— Job item —
All the entries below should be reproduced exactly.

— Records contained in a dataset —
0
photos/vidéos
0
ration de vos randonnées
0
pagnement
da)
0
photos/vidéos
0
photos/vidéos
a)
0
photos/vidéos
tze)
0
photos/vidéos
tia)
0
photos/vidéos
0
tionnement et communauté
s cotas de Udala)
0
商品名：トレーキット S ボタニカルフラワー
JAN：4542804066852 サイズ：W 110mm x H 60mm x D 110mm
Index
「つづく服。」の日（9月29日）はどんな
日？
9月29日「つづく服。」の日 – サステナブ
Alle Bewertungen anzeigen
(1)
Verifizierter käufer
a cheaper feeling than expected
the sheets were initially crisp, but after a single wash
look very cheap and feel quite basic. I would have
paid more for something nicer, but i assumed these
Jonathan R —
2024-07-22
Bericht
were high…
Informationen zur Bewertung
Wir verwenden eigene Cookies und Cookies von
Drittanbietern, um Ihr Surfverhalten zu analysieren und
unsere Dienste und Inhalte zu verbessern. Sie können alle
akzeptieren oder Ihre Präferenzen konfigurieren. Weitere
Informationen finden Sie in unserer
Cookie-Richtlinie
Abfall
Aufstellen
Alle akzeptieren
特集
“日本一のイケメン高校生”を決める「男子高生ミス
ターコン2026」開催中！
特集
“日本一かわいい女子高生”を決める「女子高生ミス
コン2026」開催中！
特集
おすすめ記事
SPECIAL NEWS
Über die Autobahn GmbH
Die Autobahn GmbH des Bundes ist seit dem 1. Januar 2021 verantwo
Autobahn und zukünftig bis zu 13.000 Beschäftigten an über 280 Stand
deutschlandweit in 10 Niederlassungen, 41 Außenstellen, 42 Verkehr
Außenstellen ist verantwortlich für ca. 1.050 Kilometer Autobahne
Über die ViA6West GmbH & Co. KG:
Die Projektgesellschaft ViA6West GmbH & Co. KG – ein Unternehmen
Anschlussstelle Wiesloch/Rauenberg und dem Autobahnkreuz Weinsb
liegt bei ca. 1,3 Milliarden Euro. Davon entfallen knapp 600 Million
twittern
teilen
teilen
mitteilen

— Response area —
0
photos/vidéos
0
ration de vos randonnées
0
pagnement
da)
0
photos/vidéos
0
photos/vidéos
a)
0
photos/vidéos
tze)
0
photos/vidéos
tia)
0
photos/vidéos
0
tionnement et communauté
s cotas de Udala)
0
商品名：トレーキット S ボタニカルフラワー
JAN：4542804066852 サイズ：W 110mm x H 60mm x D 110mm
Index
「つづく服。」の日（9月29日）はどんな
日？
9月29日「つづく服。」の日 – サステナブ
Alle Bewertungen anzeigen
(1)
Verifizierter käufer
a cheaper feeling than expected
the sheets were initially crisp, but after a single wash
look very cheap and feel quite basic. I would have
paid more for something nicer, but i assumed these
Jonathan R —
2024-07-22
Bericht
were high…
Informationen zur Bewertung
Wir verwenden eigene Cookies und Cookies von
Drittanbietern, um Ihr Surfverhalten zu analysieren und
unsere Dienste und Inhalte zu verbessern. Sie können alle
akzeptieren oder Ihre Präferenzen konfigurieren. Weitere
Informationen finden Sie in unserer
Cookie-Richtlinie
Abfall
Aufstellen
Alle akzeptieren
特集
“日本一のイケメン高校生”を決める「男子高生ミス
ターコン2026」開催中！
特集
“日本一かわいい女子高生”を決める「女子高生ミス
コン2026」開催中！
特集
おすすめ記事
SPECIAL NEWS
Über die Autobahn GmbH
Die Autobahn GmbH des Bundes ist seit dem 1. Januar 2021 verantwo
Autobahn und zukünftig bis zu 13.000 Beschäftigten an über 280 Stand
deutschlandweit in 10 Niederlassungen, 41 Außenstellen, 42 Verkehr
Außenstellen ist verantwortlich für ca. 1.050 Kilometer Autobahne
Über die ViA6West GmbH & Co. KG:
Die Projektgesellschaft ViA6West GmbH & Co. KG – ein Unternehmen
Anschlussstelle Wiesloch/Rauenberg und dem Autobahnkreuz Weinsb
liegt bei ca. 1,3 Milliarden Euro. Davon entfallen knapp 600 Million
twittern
teilen
teilen
mitteilen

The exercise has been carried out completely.